_Brano:_
···
# allora



## eleftheria

Come si direbbe  "allora" in spagnolo?  

Non riesco a trovare un dizionario italiano-espanol.

grazie


----------



## sabrinita85

Senza il contesto, rendi la cosa un po' più difficile.

Comunque, in genere, e spesse volte si traduce con *entonces*.


----------



## eleftheria

per esempio:

Allora, mi devi dire que ora ___

'Entonces' va bene qui?

grazie


----------



## sabrinita85

eleftheria said:


> per esempio:
> 
> Allora, mi devi dire *che* ora _*_*_* Dopo ora cosa ci va?*
> 
> 'Entonces' va bene qui?
> 
> grazie


Sì, va bene *entonces*, ma potresti mettere anche *pues*.

*Entonces*, me tienes que decir qué hora ___
*Pues*, me tienes que decir qué hora ___


----------



## eleftheria

tante grazie!


----------



## sabrinita85

Figurati!


----------



## Cecilio

sabrinita85 said:


> Sì, va bene *entonces*, ma potresti mettere anche *pues*.
> 
> *Entonces*, me tienes que decir qué hora ___
> *Pues*, me tienes que decir qué hora ___



Non sarebbe molto normale scrivere una comma dopo la parola "pues", perché non si fa qui una pausa. Questa parola ha tantissimi usi in spagnolo che è un po' difficile tradurla a altre lingue. In questo caso: "Pues me tienes que decir qué hora es", c'è un certo tono di insistenza.


----------



## inbcn

Buondí
Credo che entonces ci sta meglio che pues.


----------



## JOSE FERNANDEZ ORTIZ

Io sono con Sabrinita, ... _a volte_ *allora* si puo tradurre come pués


----------



## Cecilio

JOSE FERNANDEZ ORTIZ said:


> Io sono con Sabrinita, ... _a volte_ *allora* si puo tradurre come pués



Chi ha detto il contrario?


----------



## inbcn

Non dico che PUES non si possa usare o che non significhi ALLORA, dico solo che secondo me in questo caso ENTONCES si adatta meglio alla frase.


----------



## JOSE FERNANDEZ ORTIZ

Cecilio said:


> Chi ha detto il contrario?


 
 Solo quería hacer el comentario. Sin alusiones!


----------



## JOSE FERNANDEZ ORTIZ

inbcn said:


> Non dico che PUES non si possa usare o che non significhi ALLORA, dico solo che secondo me in questo caso ENTONCES si adatta meglio alla frase.
···
[Voci tratte da una fonte di dati]
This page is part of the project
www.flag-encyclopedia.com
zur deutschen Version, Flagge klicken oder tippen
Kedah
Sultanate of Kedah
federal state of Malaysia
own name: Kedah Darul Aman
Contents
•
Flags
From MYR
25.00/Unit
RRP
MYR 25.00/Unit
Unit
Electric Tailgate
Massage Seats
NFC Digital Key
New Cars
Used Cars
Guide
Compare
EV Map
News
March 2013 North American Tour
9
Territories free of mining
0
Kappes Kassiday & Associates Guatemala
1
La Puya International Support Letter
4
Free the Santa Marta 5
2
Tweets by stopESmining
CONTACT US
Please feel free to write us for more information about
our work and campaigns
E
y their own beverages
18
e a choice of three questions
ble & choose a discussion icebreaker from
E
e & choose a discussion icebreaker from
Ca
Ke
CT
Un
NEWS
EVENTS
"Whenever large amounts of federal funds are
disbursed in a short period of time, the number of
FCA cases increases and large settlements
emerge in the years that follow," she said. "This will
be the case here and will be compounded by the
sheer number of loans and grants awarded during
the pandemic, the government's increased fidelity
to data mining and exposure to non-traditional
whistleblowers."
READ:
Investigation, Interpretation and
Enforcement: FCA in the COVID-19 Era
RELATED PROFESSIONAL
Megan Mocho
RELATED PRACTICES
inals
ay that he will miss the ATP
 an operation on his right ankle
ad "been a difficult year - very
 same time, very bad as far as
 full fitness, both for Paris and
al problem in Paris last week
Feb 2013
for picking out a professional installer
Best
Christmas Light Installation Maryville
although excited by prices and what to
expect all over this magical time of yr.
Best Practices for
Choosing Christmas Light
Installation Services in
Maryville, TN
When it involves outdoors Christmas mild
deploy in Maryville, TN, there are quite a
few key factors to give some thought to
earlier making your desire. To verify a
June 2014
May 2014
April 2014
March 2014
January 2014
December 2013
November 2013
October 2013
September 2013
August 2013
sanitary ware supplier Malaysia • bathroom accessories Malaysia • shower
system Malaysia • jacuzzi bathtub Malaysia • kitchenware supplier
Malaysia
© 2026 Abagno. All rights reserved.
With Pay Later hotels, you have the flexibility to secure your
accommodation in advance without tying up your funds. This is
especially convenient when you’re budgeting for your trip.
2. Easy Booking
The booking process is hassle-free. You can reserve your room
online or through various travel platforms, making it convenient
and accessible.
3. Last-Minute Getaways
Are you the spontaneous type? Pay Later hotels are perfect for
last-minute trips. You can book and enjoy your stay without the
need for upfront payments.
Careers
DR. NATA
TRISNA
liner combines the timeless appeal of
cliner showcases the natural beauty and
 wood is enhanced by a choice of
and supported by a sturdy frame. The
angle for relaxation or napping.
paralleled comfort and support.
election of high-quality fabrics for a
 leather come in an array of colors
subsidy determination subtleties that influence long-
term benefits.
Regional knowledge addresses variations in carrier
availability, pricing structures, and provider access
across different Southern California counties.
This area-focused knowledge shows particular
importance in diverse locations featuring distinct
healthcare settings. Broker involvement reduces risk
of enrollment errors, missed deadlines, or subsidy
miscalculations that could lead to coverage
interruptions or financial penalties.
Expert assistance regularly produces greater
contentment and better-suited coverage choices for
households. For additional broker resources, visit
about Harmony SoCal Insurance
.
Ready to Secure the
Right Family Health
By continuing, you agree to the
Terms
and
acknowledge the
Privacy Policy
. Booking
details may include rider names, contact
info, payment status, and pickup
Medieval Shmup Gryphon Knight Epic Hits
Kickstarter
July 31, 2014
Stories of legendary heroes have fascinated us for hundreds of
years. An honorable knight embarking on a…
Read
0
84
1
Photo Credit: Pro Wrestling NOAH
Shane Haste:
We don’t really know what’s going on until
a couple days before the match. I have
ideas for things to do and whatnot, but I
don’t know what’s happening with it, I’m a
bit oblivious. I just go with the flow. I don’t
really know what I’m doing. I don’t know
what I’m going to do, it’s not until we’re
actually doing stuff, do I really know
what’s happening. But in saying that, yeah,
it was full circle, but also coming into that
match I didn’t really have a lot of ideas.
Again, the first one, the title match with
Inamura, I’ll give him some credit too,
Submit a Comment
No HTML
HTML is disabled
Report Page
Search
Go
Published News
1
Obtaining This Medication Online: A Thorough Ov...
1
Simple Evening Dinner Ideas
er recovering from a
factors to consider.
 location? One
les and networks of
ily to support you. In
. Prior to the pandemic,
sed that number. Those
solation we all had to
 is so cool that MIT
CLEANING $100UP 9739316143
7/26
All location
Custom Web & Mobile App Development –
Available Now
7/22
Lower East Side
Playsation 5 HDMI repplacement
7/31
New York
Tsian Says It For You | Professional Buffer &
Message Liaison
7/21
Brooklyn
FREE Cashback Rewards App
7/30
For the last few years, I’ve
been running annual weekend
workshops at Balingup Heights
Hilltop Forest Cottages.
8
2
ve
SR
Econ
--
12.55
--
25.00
···
_Compiti:_
[1] Rispondi alle seguenti domande sulla discussione relativa alla traduzione di "allora" in spagnolo.
(a) Con quale parola, secondo sabrinita85, si traduce in genere "allora"?
(b) Quale tono attribuisce Cecilio alla frase "Pues me tienes que decir qué hora es"?
(c) Quale parola ritiene inbcn più adatta alla frase proposta?
[2] Stampa senza alcuna modifica le righe dell'elenco, dalla prima riga fino alla riga con "ay that he will miss the ATP", inclusa.
La discussione e l'elenco sono materiali separati tra loro.

_Soluzioni dei compiti:_
[1]
(a) Con *entonces*.
(b) Un certo tono di insistenza.
(c) *Entonces*.

[2]
This page is part of the project
www.flag-encyclopedia.com
zur deutschen Version, Flagge klicken oder tippen
Kedah
Sultanate of Kedah
federal state of Malaysia
own name: Kedah Darul Aman
Contents
•
Flags
From MYR
25.00/Unit
RRP
MYR 25.00/Unit
Unit
Electric Tailgate
Massage Seats
NFC Digital Key
New Cars
Used Cars
Guide
Compare
EV Map
News
March 2013 North American Tour
9
Territories free of mining
0
Kappes Kassiday & Associates Guatemala
1
La Puya International Support Letter
4
Free the Santa Marta 5
2
Tweets by stopESmining
CONTACT US
Please feel free to write us for more information about
our work and campaigns
E
y their own beverages
18
e a choice of three questions
ble & choose a discussion icebreaker from
E
e & choose a discussion icebreaker from
Ca
Ke
CT
Un
NEWS
EVENTS
"Whenever large amounts of federal funds are
disbursed in a short period of time, the number of
FCA cases increases and large settlements
emerge in the years that follow," she said. "This will
be the case here and will be compounded by the
sheer number of loans and grants awarded during
the pandemic, the government's increased fidelity
to data mining and exposure to non-traditional
whistleblowers."
READ:
Investigation, Interpretation and
Enforcement: FCA in the COVID-19 Era
RELATED PROFESSIONAL
Megan Mocho
RELATED PRACTICES
inals
ay that he will miss the ATP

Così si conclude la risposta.